Su apodo traído desde los primeros años, desde esas tardes de hacerse la rata caminando por el Rosedal en las mañanas de sol y lejos del colegio, marcó su camino viajero, volador, yendo de acá para allá, cantando con esa voz valiente y también a punto de estallar.

Nos vimos por última vez este verano compartiendo un escenario. Estaba cansado, cantaba una estrofa y se sentaba un rato largo a recuperar el aire mientras los músicos estiraban el tiempo del blues. Pero, cansado y todo, mantenía esa sonrisa medio compadrita, medio burlona, esos ojitos chiquitos y penetrantes. Un brillo.

Nos enteramos de su muerte y nos fuimos con mi viejo al velatorio. Yo lo busqué desesperado por todos lados porque sabía que él tenía que ir. Se conocían desde de los doce años, desde esas mañanas de sol y las escuchas curiosas y furiosas de las primeras canciones de Bill Halley. Cuando lo ubiqué (mi viejo es de la viejísima guardia: no usa telefonía móvil) le dije que lo pasaba a buscar por la primera esquina que se me ocurrió: Santa Fe y Thames. Hubo un silencio extraño del otro lado de la línea y al final mi padre dijo: “Antonio, podés creer que ahí nos conocimos con Pájaro, a media cuadra de esa esquina...”
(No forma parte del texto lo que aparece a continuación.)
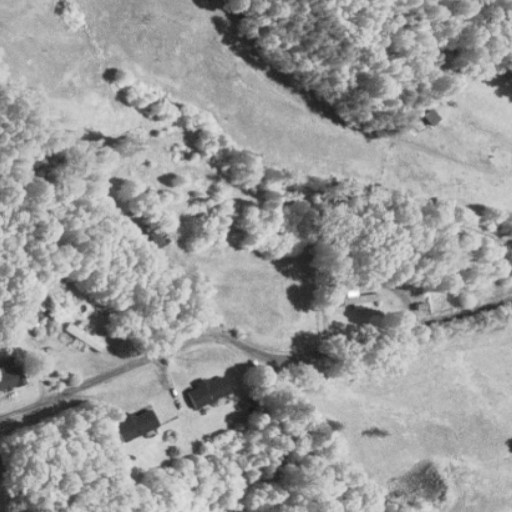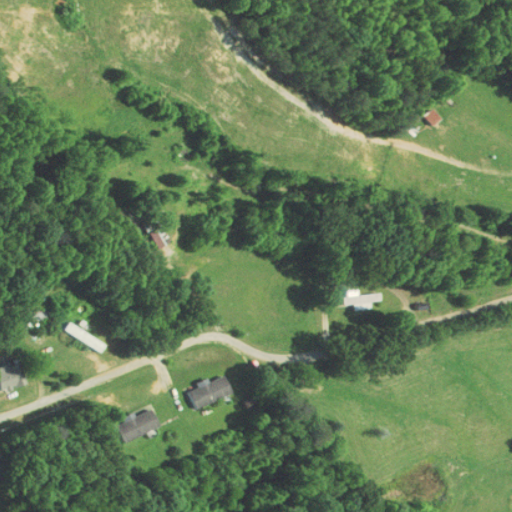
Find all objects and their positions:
building: (414, 110)
building: (143, 229)
building: (344, 292)
building: (12, 312)
building: (70, 329)
road: (254, 362)
building: (3, 368)
building: (192, 384)
building: (119, 417)
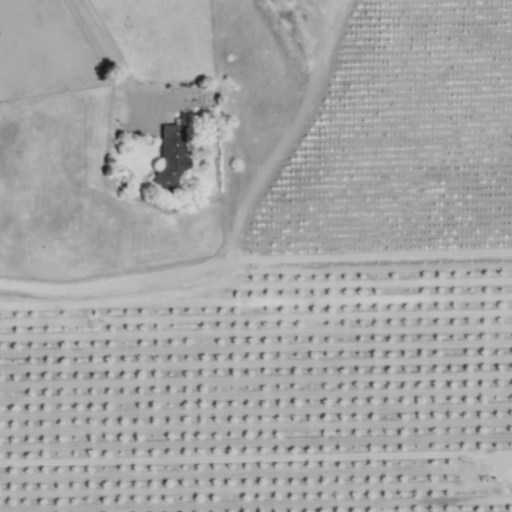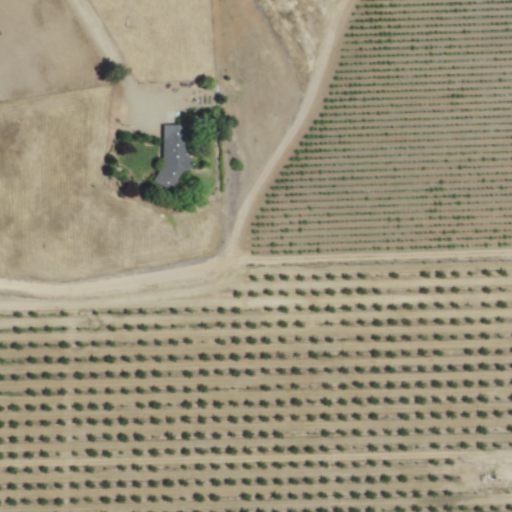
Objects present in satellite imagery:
road: (97, 48)
building: (170, 157)
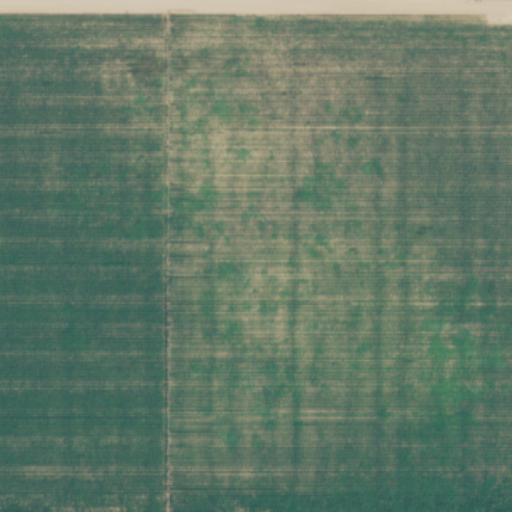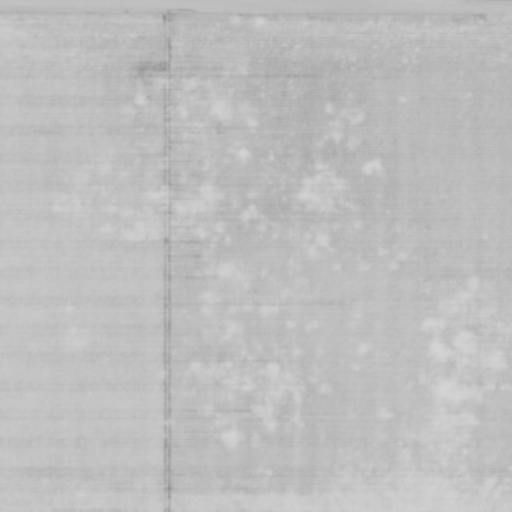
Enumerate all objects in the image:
crop: (255, 255)
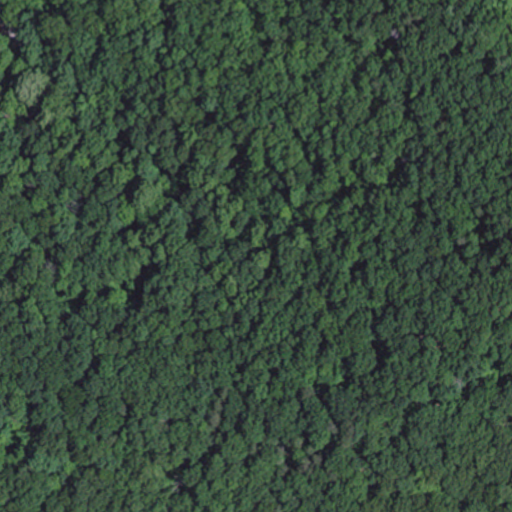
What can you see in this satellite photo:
road: (47, 74)
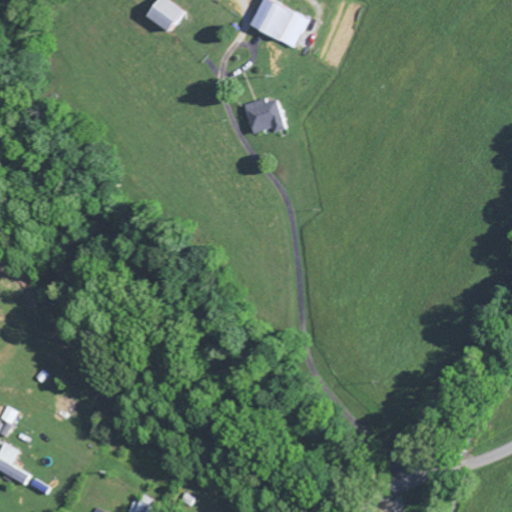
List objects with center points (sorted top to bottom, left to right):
building: (168, 17)
building: (282, 25)
building: (266, 119)
road: (318, 343)
building: (2, 412)
building: (12, 467)
road: (439, 477)
building: (141, 506)
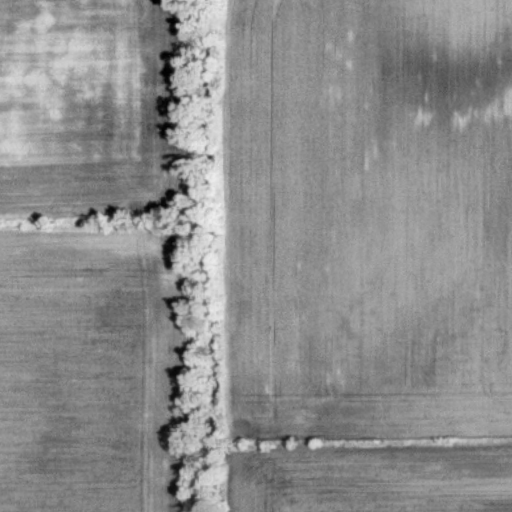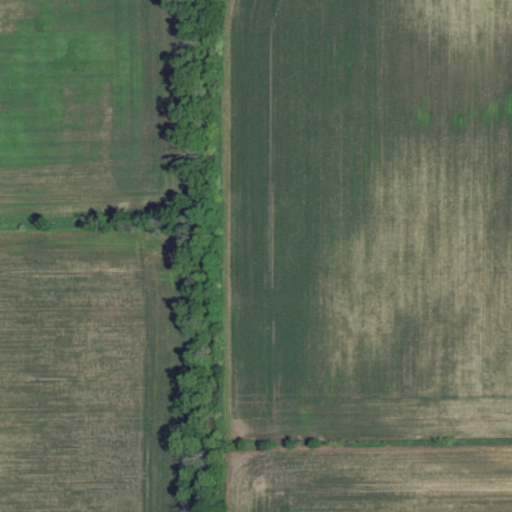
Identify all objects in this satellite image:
crop: (102, 107)
crop: (357, 221)
crop: (100, 363)
crop: (357, 476)
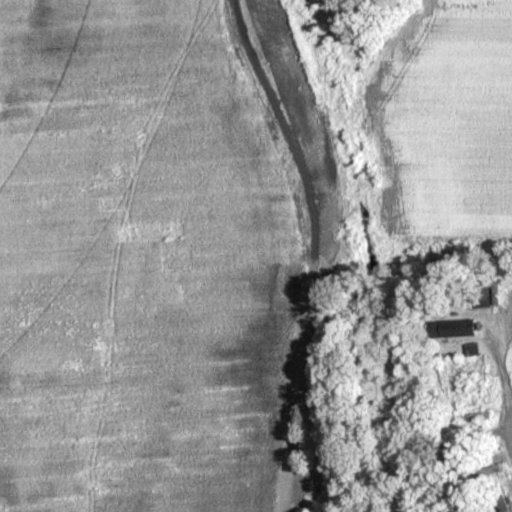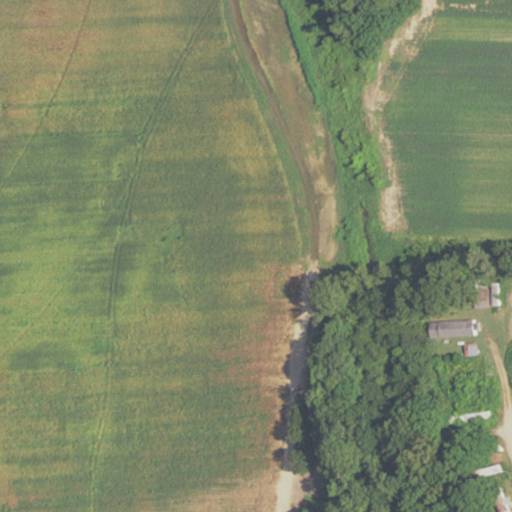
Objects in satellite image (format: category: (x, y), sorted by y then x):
road: (505, 297)
building: (479, 301)
building: (450, 331)
building: (497, 502)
Signados por esa casualidad y la emoción nos fuimos a dar el último presente. El viaje en auto, la lentitud en el tráfico hacia Olivos de los que regresan a su hogar después de trabajar fue también una forma de volver al pasado y a Pájaro con la conversación, con la memoria.

Si cada vez que alguien más o menos cercano muere se lleva algo nuestro, con Pájaro se fue un pedazo grande de la música que viene arrastrando esta ciudad desde hace casi 50 años. Esa mezcla poderosa de blues, tango y rocanrol que en su voz era un lamento alegre, un hilo a punto de quebrarse en la emoción más arrabalera, un pedazo de campo al costado de la vereda, el lumpenaje y la estirpe.

Como casi siempre tarde en estos casos, volví a sus discos y rescaté una canción que empezaré a cantar en vivo pronto y además una anécdota risueña: hace más de veinte años, charlando un día con él, dejó una respuesta que lo pinta tal cual, profundo y también jodón, filósofo filoso del día a día. Le pregunté qué tres deseos tenía. Lo pensó unos segundos y acercándose a la mesa y con la mano de costelete al lado de la cara, en un gesto de malevo porteño, me dijo: “Desayuno, almuerzo y cena... ah, y una secretaria”.

Estará siempre volando con nosotros y en nuestro recuerdo.